2d.\(y = -0.054x_1 - 0.021x_2 + 1.2x_3 + 13.04\) where \(y = \text{ sales }\),$x_1 = $ price, \(x_2 = \begin{cases} 0 \text{ when not urban} \\ 1\text{ when urban} \end{cases}\) \(x_3 = \begin{cases} 0 \text{ when not US} \\ 1\text{ when US} \end{cases}\).

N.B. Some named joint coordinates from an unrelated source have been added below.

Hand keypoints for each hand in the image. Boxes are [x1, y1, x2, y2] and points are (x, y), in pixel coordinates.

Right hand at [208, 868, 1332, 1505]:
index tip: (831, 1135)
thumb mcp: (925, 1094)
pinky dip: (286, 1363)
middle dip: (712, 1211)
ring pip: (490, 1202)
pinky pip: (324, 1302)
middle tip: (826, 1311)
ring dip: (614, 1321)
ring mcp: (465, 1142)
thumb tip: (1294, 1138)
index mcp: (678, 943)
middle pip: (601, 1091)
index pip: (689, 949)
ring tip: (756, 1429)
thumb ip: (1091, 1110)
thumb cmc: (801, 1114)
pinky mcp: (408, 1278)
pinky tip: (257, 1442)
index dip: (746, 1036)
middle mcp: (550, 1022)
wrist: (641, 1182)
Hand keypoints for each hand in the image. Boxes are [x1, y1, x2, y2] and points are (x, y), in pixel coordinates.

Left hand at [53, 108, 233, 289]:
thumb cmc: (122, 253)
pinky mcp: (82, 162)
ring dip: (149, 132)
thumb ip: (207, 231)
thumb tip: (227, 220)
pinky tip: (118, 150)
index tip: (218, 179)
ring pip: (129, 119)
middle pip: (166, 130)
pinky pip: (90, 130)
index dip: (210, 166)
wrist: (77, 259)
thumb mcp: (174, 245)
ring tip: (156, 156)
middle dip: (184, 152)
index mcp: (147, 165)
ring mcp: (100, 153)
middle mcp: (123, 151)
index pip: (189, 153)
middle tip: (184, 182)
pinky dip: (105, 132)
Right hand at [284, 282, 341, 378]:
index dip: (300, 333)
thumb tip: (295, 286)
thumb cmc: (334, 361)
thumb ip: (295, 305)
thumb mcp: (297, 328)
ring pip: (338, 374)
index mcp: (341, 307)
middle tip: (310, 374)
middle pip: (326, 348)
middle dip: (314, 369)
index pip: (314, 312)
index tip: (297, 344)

2e. Looking at the summary of our model, we can reject the null hypthesis for Price and US as evident by the ’***’, but not Urban.
2f.
car_model_2 <- lm(Sales~Price+US, data = Carseats)
summary(car_model)
##
## Call:
## lm(formula = Sales ~ Price + Urban + US, data = Carseats)
##
## Residuals:
## Min 1Q Median 3Q Max
## -6.9206 -1.6220 -0.0564 1.5786 7.0581
##
## Coefficients:
## Estimate Std. Error t value Pr(>|t|)
## (Intercept) 13.043469 0.651012 20.036 < 2e-16 ***
## Price -0.054459 0.005242 -10.389 < 2e-16 ***
## UrbanYes -0.021916 0.271650 -0.081 0.936
## USYes 1.200573 0.259042 4.635 4.86e-06 ***
## ---
## Signif. codes: 0 '***' 0.001 '**' 0.01 '*' 0.05 '.' 0.1 ' ' 1
##
## Residual standard error: 2.472 on 396 degrees of freedom
## Multiple R-squared: 0.2393, Adjusted R-squared: 0.2335
## F-statistic: 41.52 on 3 and 396 DF, p-value: < 2.2e-16
2g.
anova(car_model)['Residuals','Mean Sq']
## [1] 6.113219
anova(car_model_2)['Residuals','Mean Sq']
## [1] 6.097921
So therefore while the two models are very similar in fit, the second model fits the data slightly better, as evident by the lower value for MSE. 2h.
confint(car_model)
## 2.5 % 97.5 %
## (Intercept) 11.76359670 14.32334118
## Price -0.06476419 -0.04415351
## UrbanYes -0.55597316 0.51214085
## USYes 0.69130419 1.70984121
These confidence intervals tell us that with 95% certainty, we can say that the true value of the coefficient (as opposed to the estimated value in our model) lies between the two listed values.